Unnamed: 0,dataset,pmid,used_as_sent_tq,used_as_abs_tq,used_as_devset_100,new_unseen_train,new_unseen_dev,new_unseen_small_train,new_unseen_small_dev,for_test_ques_use
0,dev,2004,False,False,False,False,True,False,False,False
1,train,26094,False,False,False,True,False,False,False,False
2,dev,28952,False,False,False,False,True,False,False,False
3,dev,33969,True,False,True,False,False,False,False,True
4,dev,48362,False,False,False,False,True,False,True,False


In [32]:
papers.to_csv("../data/refinement/dataset_summary.tsv", sep = '\t', index = False)

### Writing data to new file

In [33]:
def pipe_and_filter(pmids, infile, outfile):
    """Redirect a subset of the gold standard to a new file."""
    skipped = True
    with open(outfile, "w") as fout:
        for line in read_file(infile):
            if not line and not skipped:
                fout.write("\n")
                skipped = True
            elif line and (get_pmid(line) in pmids):
                fout.write("{}\n".format(line))
                skipped = False

### Writing all the unseen abstracts

In [34]:
infile = os.path.join("..", "data", "gold_standard", "CDR_TrainingSet.txt")
outfile = os.path.join("..", "data", "refinement", "CDR_train_200_subset.txt")

pipe_and_filter(hidden_train, infile, outfile)

In [35]:
infile = os.path.join("..", "data", "gold_standard", "CDR_DevelopmentSet.txt")
outfile = os.path.join("..", "data", "refinement", "CDR_dev_200_subset.txt")

pipe_and_filter(hidden_dev, infile, outfile)

In [36]:
infile = os.path.join("..", "data", "gold_standard", "CDR_TrainingSet.txt")
outfile = os.path.join("..", "data", "refinement", "CDR_train_50_subset.txt")

pipe_and_filter(small_hidden_train, infile, outfile)

In [37]:
infile = os.path.join("..", "data", "gold_standard", "CDR_DevelopmentSet.txt")
outfile = os.path.join("..", "data", "refinement", "CDR_dev_50_subset.txt")

pipe_and_filter(small_hidden_dev, infile, outfile)

### Writing the abstracts for use as test questions

In [38]:
infile = os.path.join("..", "data", "gold_standard", "CDR_TrainingSet.txt")
outfile = os.path.join("..", "data", "refinement", "CDR_train_for_test_ques.txt")

pmids = set(papers.query("dataset == 'train' & for_test_ques_use")["pmid"])

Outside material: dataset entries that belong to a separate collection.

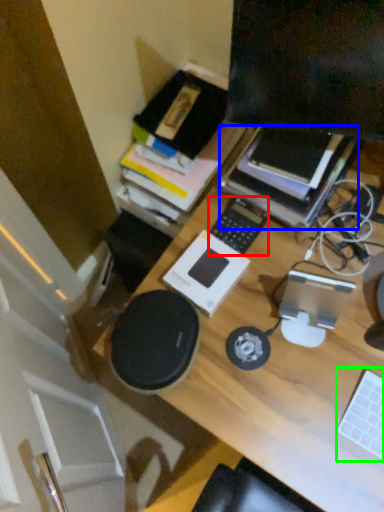
Question: Estimate the real-world distances between objects in this image. Which object is closer to laptop keyboard (highlighted by a red box), paperback book (highlighted by a blue box) or laptop keyboard (highlighted by a green box)?

Choices:
 (A) paperback book
 (B) laptop keyboard

Answer: (A)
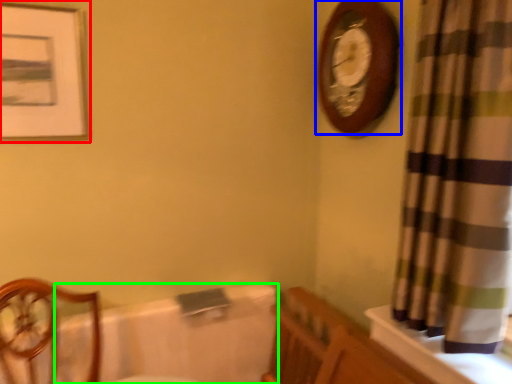
Question: Considering the real-world distances, which object is farthest from picture frame (highlighted by a red box)? wall clock (highlighted by a blue box) or bath (highlighted by a green box)?

Choices:
 (A) wall clock
 (B) bath

Answer: (A)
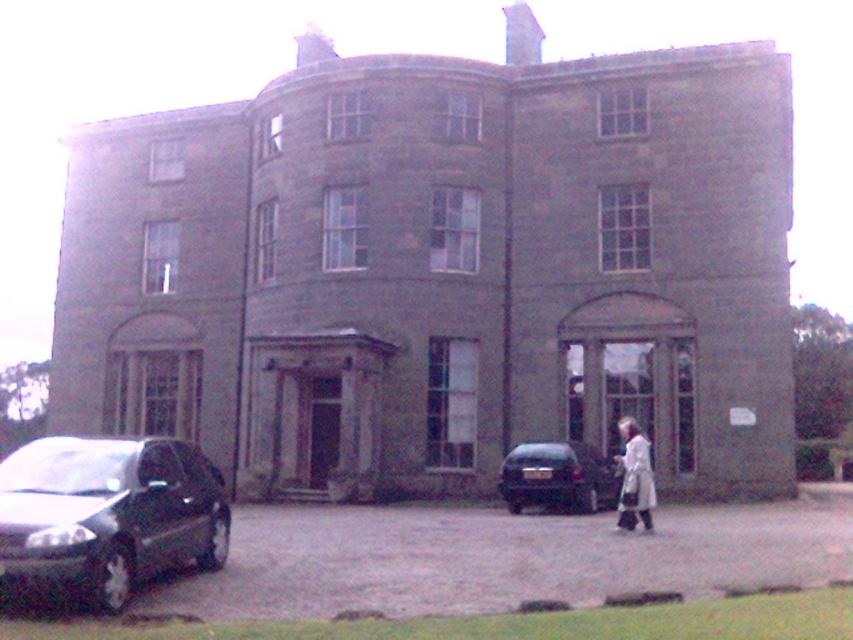
You are standing in front of the building and notice two points marked on its facade. The first point is located at coordinate point (567, 497) and the second at point (630, 420). Which of these points is positioned closer to your current viewpoint?

Point (567, 497) is closer to the viewer than point (630, 420).

You are a visitor approaching the entrance of the building. You see a shiny black car at lower center and a white clothed figure at center. Which object is closer to the entrance?

The shiny black car at lower center is closer to the entrance because it is located below the white clothed figure at center, indicating it is positioned lower and nearer to the entrance area.

You are a delivery person trying to park your shiny black car at lower left near the entrance of the building. There is a white clothed figure at center standing in the path. Can you safely maneuver the car around them without getting too close?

pipe_and_filter(pmids, infile, outfile)

In [39]:
infile = os.path.join("..", "data", "gold_standard", "CDR_DevelopmentSet.txt")
outfile = os.path.join("..", "data", "refinement", "CDR_dev_for_test_ques.txt")

pmids = set(papers.query("dataset == 'dev' & for_test_ques_use")["pmid"])

pipe_and_filter(pmids, infile, outfile)

Now we have all of our data partitioned into disjoint sets which we will use for actual performance evaluation and test question creation purposes.